__EXERCISE DESCRIPTION__:
Show all lines of the entries in which the word "Tárgyalóasztal" is found.

__Dataset records__:
________________________
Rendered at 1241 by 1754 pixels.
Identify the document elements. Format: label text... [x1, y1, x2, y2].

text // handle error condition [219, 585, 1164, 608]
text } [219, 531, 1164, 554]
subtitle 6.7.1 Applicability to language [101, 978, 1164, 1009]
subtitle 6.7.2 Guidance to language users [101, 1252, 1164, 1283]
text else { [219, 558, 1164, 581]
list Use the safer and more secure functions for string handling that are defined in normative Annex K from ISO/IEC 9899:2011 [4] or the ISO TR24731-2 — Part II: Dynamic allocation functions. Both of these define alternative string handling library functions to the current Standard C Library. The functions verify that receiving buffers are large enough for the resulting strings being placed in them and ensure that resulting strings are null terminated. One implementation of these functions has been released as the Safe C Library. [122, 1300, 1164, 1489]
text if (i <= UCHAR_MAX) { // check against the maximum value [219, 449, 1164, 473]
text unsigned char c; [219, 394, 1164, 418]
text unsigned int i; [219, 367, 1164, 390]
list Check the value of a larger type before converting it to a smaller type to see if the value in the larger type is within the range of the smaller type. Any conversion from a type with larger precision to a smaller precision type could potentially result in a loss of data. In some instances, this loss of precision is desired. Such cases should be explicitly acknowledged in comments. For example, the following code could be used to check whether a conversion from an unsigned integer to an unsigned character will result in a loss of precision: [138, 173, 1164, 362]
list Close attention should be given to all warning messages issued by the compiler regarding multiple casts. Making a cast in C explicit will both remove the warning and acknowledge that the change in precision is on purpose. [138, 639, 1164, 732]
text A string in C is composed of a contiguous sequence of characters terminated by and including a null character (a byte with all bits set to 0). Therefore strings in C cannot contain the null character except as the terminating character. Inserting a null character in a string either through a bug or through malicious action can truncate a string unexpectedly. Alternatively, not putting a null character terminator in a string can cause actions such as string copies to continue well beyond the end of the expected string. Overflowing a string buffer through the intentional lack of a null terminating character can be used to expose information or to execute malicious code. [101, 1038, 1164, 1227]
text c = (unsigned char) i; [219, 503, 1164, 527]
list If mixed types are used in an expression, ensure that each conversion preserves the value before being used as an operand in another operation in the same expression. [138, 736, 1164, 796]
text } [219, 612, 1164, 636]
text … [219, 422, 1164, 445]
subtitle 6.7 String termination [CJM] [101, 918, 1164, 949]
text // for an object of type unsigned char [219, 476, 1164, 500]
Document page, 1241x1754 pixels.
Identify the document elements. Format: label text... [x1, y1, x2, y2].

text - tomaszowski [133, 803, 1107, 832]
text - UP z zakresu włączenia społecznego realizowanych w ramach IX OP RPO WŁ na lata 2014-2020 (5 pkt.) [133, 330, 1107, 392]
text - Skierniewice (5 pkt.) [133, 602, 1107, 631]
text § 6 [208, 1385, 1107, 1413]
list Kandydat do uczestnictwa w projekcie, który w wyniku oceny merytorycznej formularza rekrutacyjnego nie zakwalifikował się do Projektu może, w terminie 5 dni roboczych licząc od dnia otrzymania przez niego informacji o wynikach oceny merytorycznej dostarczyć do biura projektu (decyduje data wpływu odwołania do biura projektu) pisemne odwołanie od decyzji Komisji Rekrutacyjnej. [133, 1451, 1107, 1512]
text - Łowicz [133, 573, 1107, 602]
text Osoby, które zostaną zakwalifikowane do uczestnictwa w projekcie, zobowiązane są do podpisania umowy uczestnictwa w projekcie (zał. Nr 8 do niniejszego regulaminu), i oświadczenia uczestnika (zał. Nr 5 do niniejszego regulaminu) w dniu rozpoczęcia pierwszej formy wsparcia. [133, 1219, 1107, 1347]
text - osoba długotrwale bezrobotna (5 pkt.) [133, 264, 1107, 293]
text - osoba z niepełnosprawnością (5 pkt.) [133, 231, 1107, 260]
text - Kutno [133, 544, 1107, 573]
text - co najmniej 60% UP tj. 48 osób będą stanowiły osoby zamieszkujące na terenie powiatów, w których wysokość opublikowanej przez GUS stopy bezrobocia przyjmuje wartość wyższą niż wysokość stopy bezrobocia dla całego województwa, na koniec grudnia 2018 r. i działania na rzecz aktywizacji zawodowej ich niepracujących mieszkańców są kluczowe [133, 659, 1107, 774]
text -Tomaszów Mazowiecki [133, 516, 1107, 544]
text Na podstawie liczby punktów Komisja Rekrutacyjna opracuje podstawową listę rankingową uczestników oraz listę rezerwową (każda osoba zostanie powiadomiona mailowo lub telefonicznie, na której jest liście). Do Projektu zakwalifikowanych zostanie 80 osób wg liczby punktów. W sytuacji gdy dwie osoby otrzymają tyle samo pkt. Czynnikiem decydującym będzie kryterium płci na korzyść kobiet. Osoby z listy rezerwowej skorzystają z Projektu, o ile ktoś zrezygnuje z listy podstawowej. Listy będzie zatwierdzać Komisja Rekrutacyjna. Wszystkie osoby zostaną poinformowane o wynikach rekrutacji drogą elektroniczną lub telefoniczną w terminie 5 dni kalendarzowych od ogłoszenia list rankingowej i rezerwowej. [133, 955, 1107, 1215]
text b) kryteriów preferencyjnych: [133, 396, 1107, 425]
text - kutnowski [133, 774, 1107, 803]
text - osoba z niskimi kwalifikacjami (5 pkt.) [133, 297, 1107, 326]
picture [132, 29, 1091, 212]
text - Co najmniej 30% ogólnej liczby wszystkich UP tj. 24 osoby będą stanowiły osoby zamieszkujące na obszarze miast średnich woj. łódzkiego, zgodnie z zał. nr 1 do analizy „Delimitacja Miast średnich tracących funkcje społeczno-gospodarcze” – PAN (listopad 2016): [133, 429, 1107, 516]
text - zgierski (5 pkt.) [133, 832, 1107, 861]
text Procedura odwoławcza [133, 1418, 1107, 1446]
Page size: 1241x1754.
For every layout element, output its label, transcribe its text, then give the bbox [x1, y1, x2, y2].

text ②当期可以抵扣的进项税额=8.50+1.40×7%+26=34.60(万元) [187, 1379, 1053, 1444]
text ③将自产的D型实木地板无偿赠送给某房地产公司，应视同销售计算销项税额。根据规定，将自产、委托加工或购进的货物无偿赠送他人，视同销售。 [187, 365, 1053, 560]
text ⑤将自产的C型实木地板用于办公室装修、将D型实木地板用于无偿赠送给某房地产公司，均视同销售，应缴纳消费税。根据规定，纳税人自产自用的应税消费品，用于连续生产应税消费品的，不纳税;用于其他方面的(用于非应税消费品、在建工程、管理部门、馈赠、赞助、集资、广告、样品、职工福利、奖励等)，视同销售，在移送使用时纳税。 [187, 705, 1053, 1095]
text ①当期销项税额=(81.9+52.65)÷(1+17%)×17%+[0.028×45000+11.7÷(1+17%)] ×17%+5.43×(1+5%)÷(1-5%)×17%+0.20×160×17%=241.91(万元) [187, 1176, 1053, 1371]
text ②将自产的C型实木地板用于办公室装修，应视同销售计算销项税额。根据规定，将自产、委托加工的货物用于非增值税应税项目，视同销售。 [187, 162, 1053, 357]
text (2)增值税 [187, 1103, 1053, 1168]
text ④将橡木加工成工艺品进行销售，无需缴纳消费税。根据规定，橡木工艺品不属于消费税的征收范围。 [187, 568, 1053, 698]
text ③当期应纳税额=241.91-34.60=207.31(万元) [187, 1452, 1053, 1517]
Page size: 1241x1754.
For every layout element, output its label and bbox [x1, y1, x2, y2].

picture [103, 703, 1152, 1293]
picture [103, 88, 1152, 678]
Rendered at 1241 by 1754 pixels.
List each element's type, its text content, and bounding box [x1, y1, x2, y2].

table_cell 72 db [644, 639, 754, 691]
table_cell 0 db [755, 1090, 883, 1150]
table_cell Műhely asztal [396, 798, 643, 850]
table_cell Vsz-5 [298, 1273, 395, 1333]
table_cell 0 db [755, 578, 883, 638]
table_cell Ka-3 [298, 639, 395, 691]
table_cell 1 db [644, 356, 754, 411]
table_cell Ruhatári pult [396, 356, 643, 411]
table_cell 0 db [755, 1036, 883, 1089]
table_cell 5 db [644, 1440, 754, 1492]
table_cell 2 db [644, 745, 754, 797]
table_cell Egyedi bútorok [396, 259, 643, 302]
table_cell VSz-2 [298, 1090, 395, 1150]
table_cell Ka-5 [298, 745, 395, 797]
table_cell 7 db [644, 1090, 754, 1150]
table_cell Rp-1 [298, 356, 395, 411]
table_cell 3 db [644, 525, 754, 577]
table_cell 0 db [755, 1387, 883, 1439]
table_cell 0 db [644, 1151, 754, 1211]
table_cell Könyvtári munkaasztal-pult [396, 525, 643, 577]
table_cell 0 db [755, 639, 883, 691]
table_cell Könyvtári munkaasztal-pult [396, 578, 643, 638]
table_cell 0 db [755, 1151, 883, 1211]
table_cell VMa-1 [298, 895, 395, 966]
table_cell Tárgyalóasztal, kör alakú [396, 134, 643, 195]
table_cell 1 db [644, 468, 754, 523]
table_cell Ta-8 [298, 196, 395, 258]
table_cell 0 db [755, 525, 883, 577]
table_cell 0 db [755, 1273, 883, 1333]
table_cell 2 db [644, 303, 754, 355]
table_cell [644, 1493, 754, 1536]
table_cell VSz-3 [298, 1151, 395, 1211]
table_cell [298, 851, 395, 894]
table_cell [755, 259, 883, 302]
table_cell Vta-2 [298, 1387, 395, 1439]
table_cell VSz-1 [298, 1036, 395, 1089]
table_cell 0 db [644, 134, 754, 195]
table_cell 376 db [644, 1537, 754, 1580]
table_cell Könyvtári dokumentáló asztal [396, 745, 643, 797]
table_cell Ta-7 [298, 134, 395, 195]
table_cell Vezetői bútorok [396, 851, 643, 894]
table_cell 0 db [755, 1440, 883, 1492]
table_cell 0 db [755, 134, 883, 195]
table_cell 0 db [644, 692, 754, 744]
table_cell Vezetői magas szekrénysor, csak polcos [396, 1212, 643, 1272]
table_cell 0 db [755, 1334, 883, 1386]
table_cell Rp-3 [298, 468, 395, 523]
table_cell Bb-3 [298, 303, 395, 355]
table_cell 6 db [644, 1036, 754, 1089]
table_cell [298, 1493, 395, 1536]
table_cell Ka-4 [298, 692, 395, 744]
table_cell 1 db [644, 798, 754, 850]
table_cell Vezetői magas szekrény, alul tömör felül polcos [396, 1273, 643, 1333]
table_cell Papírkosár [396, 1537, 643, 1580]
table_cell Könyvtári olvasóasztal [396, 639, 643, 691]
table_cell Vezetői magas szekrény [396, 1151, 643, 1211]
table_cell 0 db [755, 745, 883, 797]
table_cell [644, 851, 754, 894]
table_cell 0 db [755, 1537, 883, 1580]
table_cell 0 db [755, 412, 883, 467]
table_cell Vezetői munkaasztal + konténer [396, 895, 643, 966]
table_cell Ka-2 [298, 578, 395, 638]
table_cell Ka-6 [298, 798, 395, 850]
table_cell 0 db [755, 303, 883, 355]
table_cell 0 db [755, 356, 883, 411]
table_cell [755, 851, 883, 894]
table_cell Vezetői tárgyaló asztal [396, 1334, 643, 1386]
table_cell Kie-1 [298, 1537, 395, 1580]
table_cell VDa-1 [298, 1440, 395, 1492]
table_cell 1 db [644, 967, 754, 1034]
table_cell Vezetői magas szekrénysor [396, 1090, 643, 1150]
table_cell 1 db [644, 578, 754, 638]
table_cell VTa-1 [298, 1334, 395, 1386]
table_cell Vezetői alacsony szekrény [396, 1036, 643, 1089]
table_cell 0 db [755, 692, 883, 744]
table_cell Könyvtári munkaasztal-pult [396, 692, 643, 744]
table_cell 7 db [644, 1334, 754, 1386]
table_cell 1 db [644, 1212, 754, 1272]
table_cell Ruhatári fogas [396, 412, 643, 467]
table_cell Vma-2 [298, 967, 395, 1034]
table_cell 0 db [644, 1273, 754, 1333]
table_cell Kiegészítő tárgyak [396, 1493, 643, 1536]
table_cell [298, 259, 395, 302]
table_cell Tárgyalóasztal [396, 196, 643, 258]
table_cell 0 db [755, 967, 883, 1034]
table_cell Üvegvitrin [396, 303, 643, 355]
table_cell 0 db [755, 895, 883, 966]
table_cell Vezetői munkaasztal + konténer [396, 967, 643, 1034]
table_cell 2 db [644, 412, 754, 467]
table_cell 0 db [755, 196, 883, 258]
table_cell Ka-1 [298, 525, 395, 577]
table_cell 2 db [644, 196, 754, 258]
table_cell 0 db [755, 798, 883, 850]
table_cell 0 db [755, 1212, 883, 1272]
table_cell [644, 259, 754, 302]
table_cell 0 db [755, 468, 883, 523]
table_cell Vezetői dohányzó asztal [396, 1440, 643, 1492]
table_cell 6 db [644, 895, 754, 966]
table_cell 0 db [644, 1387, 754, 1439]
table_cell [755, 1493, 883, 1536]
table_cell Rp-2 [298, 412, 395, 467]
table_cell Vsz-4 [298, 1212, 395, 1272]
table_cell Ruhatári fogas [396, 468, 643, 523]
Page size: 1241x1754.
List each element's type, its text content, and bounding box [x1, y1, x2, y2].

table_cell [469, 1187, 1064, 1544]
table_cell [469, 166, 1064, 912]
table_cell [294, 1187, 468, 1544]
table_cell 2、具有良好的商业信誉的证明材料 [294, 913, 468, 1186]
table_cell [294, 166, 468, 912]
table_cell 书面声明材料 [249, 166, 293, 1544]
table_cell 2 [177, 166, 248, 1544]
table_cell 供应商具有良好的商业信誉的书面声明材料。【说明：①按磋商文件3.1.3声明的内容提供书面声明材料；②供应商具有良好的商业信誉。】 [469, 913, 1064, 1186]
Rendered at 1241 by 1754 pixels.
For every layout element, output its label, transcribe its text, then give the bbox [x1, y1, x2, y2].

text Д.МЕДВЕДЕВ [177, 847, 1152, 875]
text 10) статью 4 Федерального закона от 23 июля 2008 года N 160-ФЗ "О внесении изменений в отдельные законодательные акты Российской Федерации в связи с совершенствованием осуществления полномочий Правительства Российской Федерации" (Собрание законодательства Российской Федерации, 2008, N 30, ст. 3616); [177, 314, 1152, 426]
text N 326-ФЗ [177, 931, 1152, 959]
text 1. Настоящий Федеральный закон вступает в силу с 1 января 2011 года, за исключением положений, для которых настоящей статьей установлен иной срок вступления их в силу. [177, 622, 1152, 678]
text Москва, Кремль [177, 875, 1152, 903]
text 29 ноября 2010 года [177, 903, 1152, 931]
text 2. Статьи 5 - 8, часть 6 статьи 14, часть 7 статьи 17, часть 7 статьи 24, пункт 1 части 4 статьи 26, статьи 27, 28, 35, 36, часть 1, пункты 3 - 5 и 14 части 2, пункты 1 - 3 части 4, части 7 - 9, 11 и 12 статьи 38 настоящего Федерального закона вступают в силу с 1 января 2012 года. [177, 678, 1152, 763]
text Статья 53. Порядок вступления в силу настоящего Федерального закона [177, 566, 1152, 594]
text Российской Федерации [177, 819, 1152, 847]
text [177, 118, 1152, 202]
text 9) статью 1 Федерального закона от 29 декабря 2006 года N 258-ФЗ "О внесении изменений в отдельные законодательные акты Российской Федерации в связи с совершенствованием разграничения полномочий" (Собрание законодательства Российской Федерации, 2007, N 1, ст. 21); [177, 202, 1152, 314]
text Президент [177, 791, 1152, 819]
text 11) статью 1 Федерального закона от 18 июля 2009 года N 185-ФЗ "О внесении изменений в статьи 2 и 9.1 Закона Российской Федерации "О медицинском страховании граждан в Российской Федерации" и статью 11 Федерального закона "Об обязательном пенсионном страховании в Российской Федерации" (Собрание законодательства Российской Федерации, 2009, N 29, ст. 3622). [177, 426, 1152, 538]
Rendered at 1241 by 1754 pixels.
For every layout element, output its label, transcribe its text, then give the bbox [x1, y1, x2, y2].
________________________
__WRITTEN RESPONSE__:
table_cell Tárgyalóasztal, kör alakú [396, 134, 643, 195]
table_cell Tárgyalóasztal [396, 196, 643, 258]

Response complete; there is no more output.